START Text segment

All-American Rejects Frontman Tyson Ritter Has Started An OnlyFans. We’ll Let Him Explain What He Means By “Full Frontal Rock n’ Roll”
The All-American Rejects, a constant presence on rock radio in the early aughts with hits like “Swing, Swing” and “Dirty Little Secret,” are used to filling big rooms. But ahead of their next album, due out later this year, the Oklahoma-bred quartet has been drawn to more intimate spaces.
It began about a month ago, when the band accepted a last-minute offer to play a house party near the University of Southern California. It turned out to be a raucous affair—and a lightbulb moment that rearranged their entire approach to touring. “At USC, I saw a Gen Alpha kid get raised in the air by his community, and I saw the veil lift,” says frontman Tyson Ritter. “His eyes were as big as plates…and I just felt like this is something great, so why not do it again?”
Reinvigorated, the band has spent the last few weeks on a brief but extremely viral house party tour throughout the U.S., which found them shredding in an Iowa barn, a Minneapolis bowling alley, and the back yard of a house in Nashville, where someone cut a hole through the fence to get a glimpse of the band. “Fuck, man! We played 12 shows in 10 days. We are not young boys,” Ritter says. “I’ve never played 12 shows in 10 days in my entire career.”
In the spirit of communing with fans sans traditional gatekeeping and ticketing websites, the band is launching a new online presence—on the subscription-based social-media platform OnlyFans, whose association with a different kind of intimacy is something they’re well aware of. Ritter is a little secretive about precisely what people can expect from the All-American Rejects’ page, which is free to join and, at press time, nudity-free. But Ritter is bullish on what he thinks OnlyFans can do for the band’s relationship with its audience.
“I think most people don’t realize that OnlyFans was a product of the pandemic that started as a Patreon for artists,” he says. “And then it was infiltrated by a genre that made it become a bit of a trope. It’s a platform that is offering an experience where the artist can set the price, and it’s artists-to-fans. There’s no middleman, there’s no subscription costs, unless that artist chooses to do that. That seems like a good thing.”
Ritter chatted with GQ about this unexpected venture, what it takes to get people’s eyeballs (and ears) on creative work in an age of fractured attention, and one of his bigger career regrets. This conversation has been condensed for clarity and length.
GQ: So you’re starting an OnlyFans.
Tyson Ritter: Yeah, I’m starting an OnlyFans. And the All-American Rejects are behind me doing it, and it’s really nice to be supported by my band in this wild adventure of 2025 for us. The last three weeks…I don’t think anybody would have expected the All-American Rejects to make a ripple in the water ever again. And so the excitement behind this whole thing is like, Where else can we be disruptive? We’ve always been a band who’s got a tongue bursting through the cheek when it comes to our music. So why not, you know, do a little peen bursting through a zipper?

END Text segment

** Instructions to follow **
For the article on the All-American Rejects' OnlyFans, decide whether each statement agrees with it, answering yes or no with the deciding words quoted: (a) the band played 12 shows in 10 days; (b) joining the band's OnlyFans page costs money; (c) the USC house party was booked well ahead of time.

START Data records

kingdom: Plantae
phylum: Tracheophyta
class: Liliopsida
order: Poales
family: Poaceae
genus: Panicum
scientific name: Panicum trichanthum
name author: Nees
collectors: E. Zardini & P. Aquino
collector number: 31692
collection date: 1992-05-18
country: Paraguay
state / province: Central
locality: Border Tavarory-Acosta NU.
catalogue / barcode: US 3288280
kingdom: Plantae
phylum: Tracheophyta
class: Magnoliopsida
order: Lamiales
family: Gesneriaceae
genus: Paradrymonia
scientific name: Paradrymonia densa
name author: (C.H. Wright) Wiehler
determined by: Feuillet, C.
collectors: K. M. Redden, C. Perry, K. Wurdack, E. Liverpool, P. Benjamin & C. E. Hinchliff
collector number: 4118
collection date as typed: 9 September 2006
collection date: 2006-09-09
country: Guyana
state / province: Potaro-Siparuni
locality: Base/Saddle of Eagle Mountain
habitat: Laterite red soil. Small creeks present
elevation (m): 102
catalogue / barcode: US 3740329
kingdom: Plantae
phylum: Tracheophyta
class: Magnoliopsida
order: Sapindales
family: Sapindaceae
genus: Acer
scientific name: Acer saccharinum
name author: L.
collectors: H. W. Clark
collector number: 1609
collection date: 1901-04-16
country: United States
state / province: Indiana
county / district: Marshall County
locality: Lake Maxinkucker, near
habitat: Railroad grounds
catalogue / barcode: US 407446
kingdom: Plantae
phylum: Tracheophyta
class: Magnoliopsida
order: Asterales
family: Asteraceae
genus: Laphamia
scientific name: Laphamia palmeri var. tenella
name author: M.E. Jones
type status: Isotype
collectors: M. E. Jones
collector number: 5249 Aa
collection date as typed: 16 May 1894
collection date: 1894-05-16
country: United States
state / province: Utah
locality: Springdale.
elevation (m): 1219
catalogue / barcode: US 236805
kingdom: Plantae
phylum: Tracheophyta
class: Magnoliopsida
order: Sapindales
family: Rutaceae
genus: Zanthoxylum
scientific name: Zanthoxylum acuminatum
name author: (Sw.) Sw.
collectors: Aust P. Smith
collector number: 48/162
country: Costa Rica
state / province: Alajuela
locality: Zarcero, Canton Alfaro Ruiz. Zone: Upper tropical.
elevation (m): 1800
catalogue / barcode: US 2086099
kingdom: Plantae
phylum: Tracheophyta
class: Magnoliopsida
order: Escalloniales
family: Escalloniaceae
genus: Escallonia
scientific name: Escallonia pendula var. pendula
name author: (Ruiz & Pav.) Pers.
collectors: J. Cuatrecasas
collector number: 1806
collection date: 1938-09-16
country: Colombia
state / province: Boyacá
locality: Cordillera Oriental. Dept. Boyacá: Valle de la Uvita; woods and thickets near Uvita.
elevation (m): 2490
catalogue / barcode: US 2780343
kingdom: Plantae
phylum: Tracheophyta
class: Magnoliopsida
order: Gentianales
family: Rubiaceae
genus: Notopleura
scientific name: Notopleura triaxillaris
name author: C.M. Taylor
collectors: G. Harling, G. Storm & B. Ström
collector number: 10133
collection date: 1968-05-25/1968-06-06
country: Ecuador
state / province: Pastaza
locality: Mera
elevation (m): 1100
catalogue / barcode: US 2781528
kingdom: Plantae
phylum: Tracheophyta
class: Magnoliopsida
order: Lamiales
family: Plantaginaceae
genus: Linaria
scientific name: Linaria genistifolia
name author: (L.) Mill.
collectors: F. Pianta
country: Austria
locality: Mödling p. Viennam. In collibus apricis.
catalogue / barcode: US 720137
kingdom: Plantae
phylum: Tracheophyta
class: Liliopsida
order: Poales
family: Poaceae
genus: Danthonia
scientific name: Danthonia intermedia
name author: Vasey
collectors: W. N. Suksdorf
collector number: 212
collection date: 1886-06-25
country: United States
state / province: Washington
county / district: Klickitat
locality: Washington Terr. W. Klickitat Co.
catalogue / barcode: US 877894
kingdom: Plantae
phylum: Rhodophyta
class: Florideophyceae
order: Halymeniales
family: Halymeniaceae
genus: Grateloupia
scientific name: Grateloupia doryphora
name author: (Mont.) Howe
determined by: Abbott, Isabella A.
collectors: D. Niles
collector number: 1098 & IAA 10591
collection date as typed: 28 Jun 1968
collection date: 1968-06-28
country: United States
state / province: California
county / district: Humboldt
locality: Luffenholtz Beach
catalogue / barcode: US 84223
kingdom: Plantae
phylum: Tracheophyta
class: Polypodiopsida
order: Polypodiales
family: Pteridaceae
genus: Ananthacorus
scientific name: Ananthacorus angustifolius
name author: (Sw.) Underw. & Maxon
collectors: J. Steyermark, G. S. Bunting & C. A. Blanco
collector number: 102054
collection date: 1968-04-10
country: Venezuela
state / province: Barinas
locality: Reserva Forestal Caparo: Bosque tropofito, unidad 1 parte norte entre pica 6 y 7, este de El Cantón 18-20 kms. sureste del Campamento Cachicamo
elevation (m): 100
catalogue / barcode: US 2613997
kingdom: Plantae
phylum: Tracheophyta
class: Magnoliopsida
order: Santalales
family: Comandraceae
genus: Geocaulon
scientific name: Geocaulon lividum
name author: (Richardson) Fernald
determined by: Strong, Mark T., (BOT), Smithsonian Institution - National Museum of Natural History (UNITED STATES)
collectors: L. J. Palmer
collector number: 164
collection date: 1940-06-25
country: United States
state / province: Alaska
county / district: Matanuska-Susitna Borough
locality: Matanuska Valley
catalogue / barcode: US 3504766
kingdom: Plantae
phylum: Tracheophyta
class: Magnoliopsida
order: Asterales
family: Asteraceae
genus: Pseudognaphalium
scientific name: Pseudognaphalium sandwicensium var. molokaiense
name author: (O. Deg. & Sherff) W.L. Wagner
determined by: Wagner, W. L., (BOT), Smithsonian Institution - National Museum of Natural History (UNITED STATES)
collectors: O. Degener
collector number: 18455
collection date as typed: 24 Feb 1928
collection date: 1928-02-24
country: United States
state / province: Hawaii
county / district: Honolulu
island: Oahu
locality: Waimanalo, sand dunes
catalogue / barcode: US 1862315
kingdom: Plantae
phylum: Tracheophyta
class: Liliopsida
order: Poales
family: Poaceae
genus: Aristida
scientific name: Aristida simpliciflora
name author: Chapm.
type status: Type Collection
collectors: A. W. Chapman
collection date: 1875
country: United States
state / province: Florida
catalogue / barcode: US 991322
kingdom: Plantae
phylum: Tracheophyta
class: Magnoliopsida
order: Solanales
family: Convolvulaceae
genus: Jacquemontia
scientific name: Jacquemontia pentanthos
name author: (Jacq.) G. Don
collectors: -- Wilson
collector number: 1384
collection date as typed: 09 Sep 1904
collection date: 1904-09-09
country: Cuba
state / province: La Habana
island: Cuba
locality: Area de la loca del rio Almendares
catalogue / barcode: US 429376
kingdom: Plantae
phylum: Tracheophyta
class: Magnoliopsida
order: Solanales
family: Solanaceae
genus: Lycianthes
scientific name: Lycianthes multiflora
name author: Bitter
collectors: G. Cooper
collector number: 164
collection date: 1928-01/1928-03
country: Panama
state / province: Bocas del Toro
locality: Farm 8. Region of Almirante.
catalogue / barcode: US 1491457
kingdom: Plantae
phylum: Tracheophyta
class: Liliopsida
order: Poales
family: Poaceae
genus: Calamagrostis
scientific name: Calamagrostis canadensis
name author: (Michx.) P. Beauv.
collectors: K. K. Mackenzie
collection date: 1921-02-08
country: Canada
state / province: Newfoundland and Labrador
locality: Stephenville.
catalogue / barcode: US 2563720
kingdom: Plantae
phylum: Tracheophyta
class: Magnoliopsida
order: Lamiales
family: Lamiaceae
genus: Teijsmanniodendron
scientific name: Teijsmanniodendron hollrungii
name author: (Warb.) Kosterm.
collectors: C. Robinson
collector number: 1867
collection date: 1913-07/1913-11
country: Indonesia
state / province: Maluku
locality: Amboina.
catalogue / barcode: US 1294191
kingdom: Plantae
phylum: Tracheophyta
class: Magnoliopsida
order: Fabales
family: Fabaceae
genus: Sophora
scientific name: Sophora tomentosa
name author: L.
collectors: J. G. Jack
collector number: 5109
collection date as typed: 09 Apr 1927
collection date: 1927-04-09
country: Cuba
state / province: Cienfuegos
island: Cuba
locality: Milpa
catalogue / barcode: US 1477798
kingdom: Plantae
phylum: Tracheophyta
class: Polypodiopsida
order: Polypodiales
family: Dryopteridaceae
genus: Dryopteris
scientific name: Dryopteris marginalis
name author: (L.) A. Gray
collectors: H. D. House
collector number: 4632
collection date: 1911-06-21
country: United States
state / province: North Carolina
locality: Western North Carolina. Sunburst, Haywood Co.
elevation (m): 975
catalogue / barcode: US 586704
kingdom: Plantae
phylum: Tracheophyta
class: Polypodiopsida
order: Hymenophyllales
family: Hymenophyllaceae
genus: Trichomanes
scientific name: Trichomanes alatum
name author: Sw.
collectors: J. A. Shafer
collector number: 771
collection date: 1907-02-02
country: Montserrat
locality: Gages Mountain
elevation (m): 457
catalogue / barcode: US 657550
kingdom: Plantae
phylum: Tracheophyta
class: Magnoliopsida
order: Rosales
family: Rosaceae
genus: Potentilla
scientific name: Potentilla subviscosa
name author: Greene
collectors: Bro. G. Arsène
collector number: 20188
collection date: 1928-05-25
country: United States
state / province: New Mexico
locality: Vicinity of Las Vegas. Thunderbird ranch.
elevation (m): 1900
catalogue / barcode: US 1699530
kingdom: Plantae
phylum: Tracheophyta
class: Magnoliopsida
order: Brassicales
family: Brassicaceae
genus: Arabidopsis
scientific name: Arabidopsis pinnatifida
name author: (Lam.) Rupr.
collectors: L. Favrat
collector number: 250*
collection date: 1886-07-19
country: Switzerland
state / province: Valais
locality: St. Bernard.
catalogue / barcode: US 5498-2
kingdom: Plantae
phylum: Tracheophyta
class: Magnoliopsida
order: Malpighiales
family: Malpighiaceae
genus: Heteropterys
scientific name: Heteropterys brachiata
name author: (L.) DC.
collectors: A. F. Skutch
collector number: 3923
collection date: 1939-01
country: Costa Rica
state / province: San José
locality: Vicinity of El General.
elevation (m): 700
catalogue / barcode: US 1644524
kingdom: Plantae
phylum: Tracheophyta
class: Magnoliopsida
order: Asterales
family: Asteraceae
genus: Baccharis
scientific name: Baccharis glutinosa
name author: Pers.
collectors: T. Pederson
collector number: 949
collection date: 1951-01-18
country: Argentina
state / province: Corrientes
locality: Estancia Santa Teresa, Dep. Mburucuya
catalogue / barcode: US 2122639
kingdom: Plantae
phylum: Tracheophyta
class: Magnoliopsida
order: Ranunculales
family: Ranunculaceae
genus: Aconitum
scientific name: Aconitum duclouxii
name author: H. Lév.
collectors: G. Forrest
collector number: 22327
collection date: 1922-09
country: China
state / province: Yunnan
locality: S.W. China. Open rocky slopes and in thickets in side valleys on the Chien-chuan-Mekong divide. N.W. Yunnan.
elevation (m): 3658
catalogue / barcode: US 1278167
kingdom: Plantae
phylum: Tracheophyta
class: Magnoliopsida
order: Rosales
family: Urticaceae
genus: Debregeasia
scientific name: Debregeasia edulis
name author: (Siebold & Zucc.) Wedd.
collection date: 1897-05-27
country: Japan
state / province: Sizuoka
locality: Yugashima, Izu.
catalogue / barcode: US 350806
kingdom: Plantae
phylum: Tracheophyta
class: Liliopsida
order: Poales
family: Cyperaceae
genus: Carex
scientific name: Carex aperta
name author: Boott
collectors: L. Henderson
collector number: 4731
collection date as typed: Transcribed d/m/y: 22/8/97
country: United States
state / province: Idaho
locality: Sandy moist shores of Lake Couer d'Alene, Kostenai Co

END Data records

** Task response **
(a) Yes: "We played 12 shows in 10 days."
(b) No: "which is free to join"
(c) No: "the band accepted a last-minute offer to play a house party near the University of Southern California"